◆ **What to work on**
In the listing below, print the stretch from the line containing "did you two" through the line containing "## 🎉 Conclusion", character for character. Leave the pictures out of your answer.

Records for this exercise START

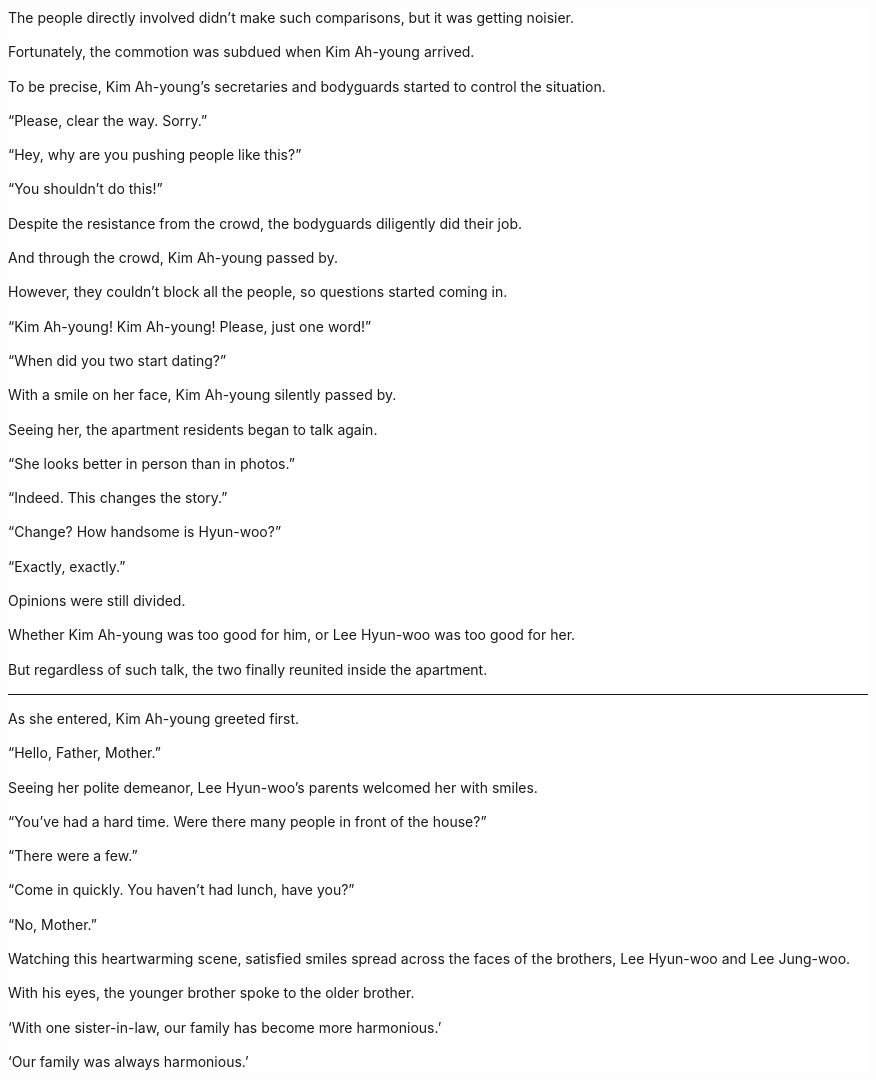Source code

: The people directly involved didn’t make such comparisons, but it was getting noisier.

Fortunately, the commotion was subdued when Kim Ah-young arrived.

To be precise, Kim Ah-young’s secretaries and bodyguards started to control the situation.

“Please, clear the way. Sorry.”

“Hey, why are you pushing people like this?”

“You shouldn’t do this!”

Despite the resistance from the crowd, the bodyguards diligently did their job.

And through the crowd, Kim Ah-young passed by.

However, they couldn’t block all the people, so questions started coming in.

“Kim Ah-young! Kim Ah-young! Please, just one word!”

“When did you two start dating?”

With a smile on her face, Kim Ah-young silently passed by.

Seeing her, the apartment residents began to talk again.

“She looks better in person than in photos.”

“Indeed. This changes the story.”

“Change? How handsome is Hyun-woo?”

“Exactly, exactly.”

Opinions were still divided.

Whether Kim Ah-young was too good for him, or Lee Hyun-woo was too good for her.

But regardless of such talk, the two finally reunited inside the apartment.

* * *

As she entered, Kim Ah-young greeted first.

“Hello, Father, Mother.”

Seeing her polite demeanor, Lee Hyun-woo’s parents welcomed her with smiles.

“You’ve had a hard time. Were there many people in front of the house?”

“There were a few.”

“Come in quickly. You haven’t had lunch, have you?”

“No, Mother.”

Watching this heartwarming scene, satisfied smiles spread across the faces of the brothers, Lee Hyun-woo and Lee Jung-woo.

With his eyes, the younger brother spoke to the older brother.

‘With one sister-in-law, our family has become more harmonious.’

‘Our family was always harmonious.’
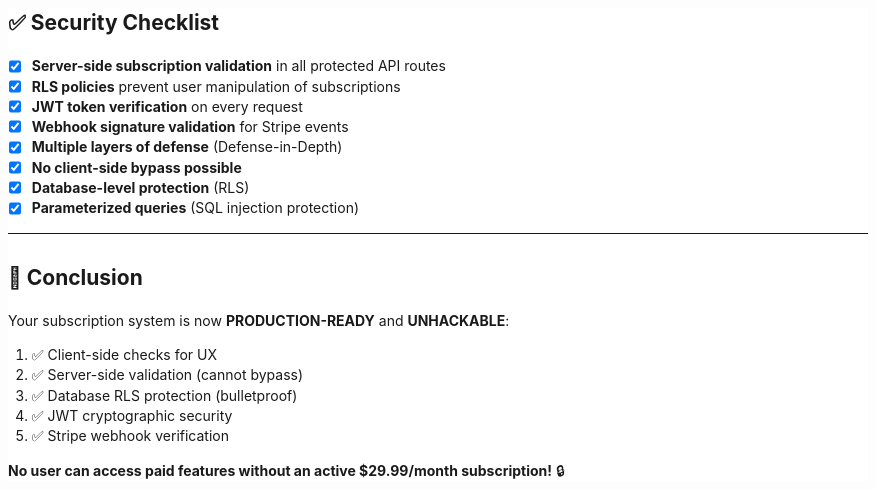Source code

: 
## ✅ Security Checklist

- [x] **Server-side subscription validation** in all protected API routes
- [x] **RLS policies** prevent user manipulation of subscriptions
- [x] **JWT token verification** on every request
- [x] **Webhook signature validation** for Stripe events
- [x] **Multiple layers of defense** (Defense-in-Depth)
- [x] **No client-side bypass possible**
- [x] **Database-level protection** (RLS)
- [x] **Parameterized queries** (SQL injection protection)

---

## 🎉 Conclusion

Your subscription system is now **PRODUCTION-READY** and **UNHACKABLE**:

1. ✅ Client-side checks for UX
2. ✅ Server-side validation (cannot bypass)
3. ✅ Database RLS protection (bulletproof)
4. ✅ JWT cryptographic security
5. ✅ Stripe webhook verification

**No user can access paid features without an active $29.99/month subscription!** 🔒

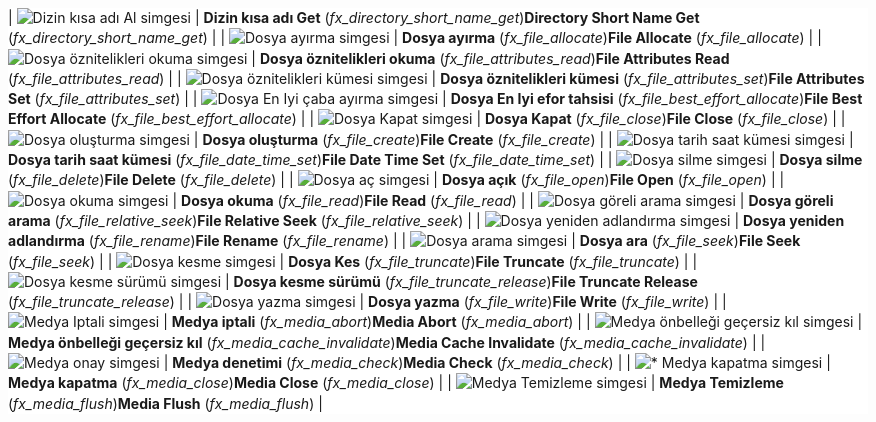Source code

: | ![Dizin kısa adı Al simgesi](./media/user-guide/fx-events/image33.png)    | <span data-ttu-id="0d3a2-175">**Dizin kısa adı Get** (*fx_directory_short_name_get*)</span><span class="sxs-lookup"><span data-stu-id="0d3a2-175">**Directory Short Name Get** (*fx_directory_short_name_get*)</span></span> |
| ![Dosya ayırma simgesi](./media/user-guide/fx-events/image34.png)    | <span data-ttu-id="0d3a2-177">**Dosya ayırma** (*fx_file_allocate*)</span><span class="sxs-lookup"><span data-stu-id="0d3a2-177">**File Allocate** (*fx_file_allocate*)</span></span> |
| ![Dosya öznitelikleri okuma simgesi](./media/user-guide/fx-events/image35.png)    | <span data-ttu-id="0d3a2-179">**Dosya öznitelikleri okuma** (*fx_file_attributes_read*)</span><span class="sxs-lookup"><span data-stu-id="0d3a2-179">**File Attributes Read** (*fx_file_attributes_read*)</span></span> |
| ![Dosya öznitelikleri kümesi simgesi](./media/user-guide/fx-events/image36.png)    | <span data-ttu-id="0d3a2-181">**Dosya öznitelikleri kümesi** (*fx_file_attributes_set*)</span><span class="sxs-lookup"><span data-stu-id="0d3a2-181">**File Attributes Set** (*fx_file_attributes_set*)</span></span> |
| ![Dosya En Iyi çaba ayırma simgesi](./media/user-guide/fx-events/image37.png)    | <span data-ttu-id="0d3a2-183">**Dosya En Iyi efor tahsisi** (*fx_file_best_effort_allocate*)</span><span class="sxs-lookup"><span data-stu-id="0d3a2-183">**File Best Effort Allocate** (*fx_file_best_effort_allocate*)</span></span> |
| ![Dosya Kapat simgesi](./media/user-guide/fx-events/image38.png)    | <span data-ttu-id="0d3a2-185">**Dosya Kapat** (*fx_file_close*)</span><span class="sxs-lookup"><span data-stu-id="0d3a2-185">**File Close** (*fx_file_close*)</span></span> |
| ![Dosya oluşturma simgesi](./media/user-guide/fx-events/image39.png)    | <span data-ttu-id="0d3a2-187">**Dosya oluşturma** (*fx_file_create*)</span><span class="sxs-lookup"><span data-stu-id="0d3a2-187">**File Create** (*fx_file_create*)</span></span> |
| ![Dosya tarih saat kümesi simgesi](./media/user-guide/fx-events/image40.png)    | <span data-ttu-id="0d3a2-189">**Dosya tarih saat kümesi** (*fx_file_date_time_set*)</span><span class="sxs-lookup"><span data-stu-id="0d3a2-189">**File Date Time Set** (*fx_file_date_time_set*)</span></span> |
| ![Dosya silme simgesi](./media/user-guide/fx-events/image41.png)    | <span data-ttu-id="0d3a2-191">**Dosya silme** (*fx_file_delete*)</span><span class="sxs-lookup"><span data-stu-id="0d3a2-191">**File Delete** (*fx_file_delete*)</span></span> |
| ![Dosya aç simgesi](./media/user-guide/fx-events/image42.png)    | <span data-ttu-id="0d3a2-193">**Dosya açık** (*fx_file_open*)</span><span class="sxs-lookup"><span data-stu-id="0d3a2-193">**File Open** (*fx_file_open*)</span></span> |
| ![Dosya okuma simgesi](./media/user-guide/fx-events/image43.png)    | <span data-ttu-id="0d3a2-195">**Dosya okuma** (*fx_file_read*)</span><span class="sxs-lookup"><span data-stu-id="0d3a2-195">**File Read** (*fx_file_read*)</span></span> |
| ![Dosya göreli arama simgesi](./media/user-guide/fx-events/image44.png)    | <span data-ttu-id="0d3a2-197">**Dosya göreli arama** (*fx_file_relative_seek*)</span><span class="sxs-lookup"><span data-stu-id="0d3a2-197">**File Relative Seek** (*fx_file_relative_seek*)</span></span> |
| ![Dosya yeniden adlandırma simgesi](./media/user-guide/fx-events/image45.png)    | <span data-ttu-id="0d3a2-199">**Dosya yeniden adlandırma** (*fx_file_rename*)</span><span class="sxs-lookup"><span data-stu-id="0d3a2-199">**File Rename** (*fx_file_rename*)</span></span> |
| ![Dosya arama simgesi](./media/user-guide/fx-events/image46.png)    | <span data-ttu-id="0d3a2-201">**Dosya ara** (*fx_file_seek*)</span><span class="sxs-lookup"><span data-stu-id="0d3a2-201">**File Seek** (*fx_file_seek*)</span></span> |
| ![Dosya kesme simgesi](./media/user-guide/fx-events/image47.png)    | <span data-ttu-id="0d3a2-203">**Dosya Kes** (*fx_file_truncate*)</span><span class="sxs-lookup"><span data-stu-id="0d3a2-203">**File Truncate** (*fx_file_truncate*)</span></span> |
| ![Dosya kesme sürümü simgesi](./media/user-guide/fx-events/image48.png)    | <span data-ttu-id="0d3a2-205">**Dosya kesme sürümü** (*fx_file_truncate_release*)</span><span class="sxs-lookup"><span data-stu-id="0d3a2-205">**File Truncate Release** (*fx_file_truncate_release*)</span></span> |
| ![Dosya yazma simgesi](./media/user-guide/fx-events/image49.png)    | <span data-ttu-id="0d3a2-207">**Dosya yazma** (*fx_file_write*)</span><span class="sxs-lookup"><span data-stu-id="0d3a2-207">**File Write** (*fx_file_write*)</span></span> |
| ![Medya Iptali simgesi](./media/user-guide/fx-events/image50.png)    | <span data-ttu-id="0d3a2-209">**Medya iptali** (*fx_media_abort*)</span><span class="sxs-lookup"><span data-stu-id="0d3a2-209">**Media Abort** (*fx_media_abort*)</span></span> |
| ![Medya önbelleği geçersiz kıl simgesi](./media/user-guide/fx-events/image51.png)    | <span data-ttu-id="0d3a2-211">**Medya önbelleği geçersiz kıl** (*fx_media_cache_invalidate*)</span><span class="sxs-lookup"><span data-stu-id="0d3a2-211">**Media Cache Invalidate** (*fx_media_cache_invalidate*)</span></span> |
| ![Medya onay simgesi](./media/user-guide/fx-events/image52.png)    | <span data-ttu-id="0d3a2-213">**Medya denetimi** (*fx_media_check*)</span><span class="sxs-lookup"><span data-stu-id="0d3a2-213">**Media Check** (*fx_media_check*)</span></span> |
| ![\* Medya kapatma simgesi](./media/user-guide/fx-events/image53.png)    | <span data-ttu-id="0d3a2-215">**Medya kapatma** (*fx_media_close*)</span><span class="sxs-lookup"><span data-stu-id="0d3a2-215">**Media Close** (*fx_media_close*)</span></span> |
| ![Medya Temizleme simgesi](./media/user-guide/fx-events/image54.png)    | <span data-ttu-id="0d3a2-217">**Medya Temizleme** (*fx_media_flush*)</span><span class="sxs-lookup"><span data-stu-id="0d3a2-217">**Media Flush** (*fx_media_flush*)</span></span> |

Records for this exercise END

◆ **Your response**
“When did you two start dating?”

With a smile on her face, Kim Ah-young silently passed by.

Seeing her, the apartment residents began to talk again.

“She looks better in person than in photos.”

“Indeed. This changes the story.”

“Change? How handsome is Hyun-woo?”

“Exactly, exactly.”

Opinions were still divided.

Whether Kim Ah-young was too good for him, or Lee Hyun-woo was too good for her.

But regardless of such talk, the two finally reunited inside the apartment.

* * *

As she entered, Kim Ah-young greeted first.

“Hello, Father, Mother.”

Seeing her polite demeanor, Lee Hyun-woo’s parents welcomed her with smiles.

“You’ve had a hard time. Were there many people in front of the house?”

“There were a few.”

“Come in quickly. You haven’t had lunch, have you?”

“No, Mother.”

Watching this heartwarming scene, satisfied smiles spread across the faces of the brothers, Lee Hyun-woo and Lee Jung-woo.

With his eyes, the younger brother spoke to the older brother.

‘With one sister-in-law, our family has become more harmonious.’

‘Our family was always harmonious.’
Source code

: 
## ✅ Security Checklist

- [x] **Server-side subscription validation** in all protected API routes
- [x] **RLS policies** prevent user manipulation of subscriptions
- [x] **JWT token verification** on every request
- [x] **Webhook signature validation** for Stripe events
- [x] **Multiple layers of defense** (Defense-in-Depth)
- [x] **No client-side bypass possible**
- [x] **Database-level protection** (RLS)
- [x] **Parameterized queries** (SQL injection protection)

---

## 🎉 Conclusion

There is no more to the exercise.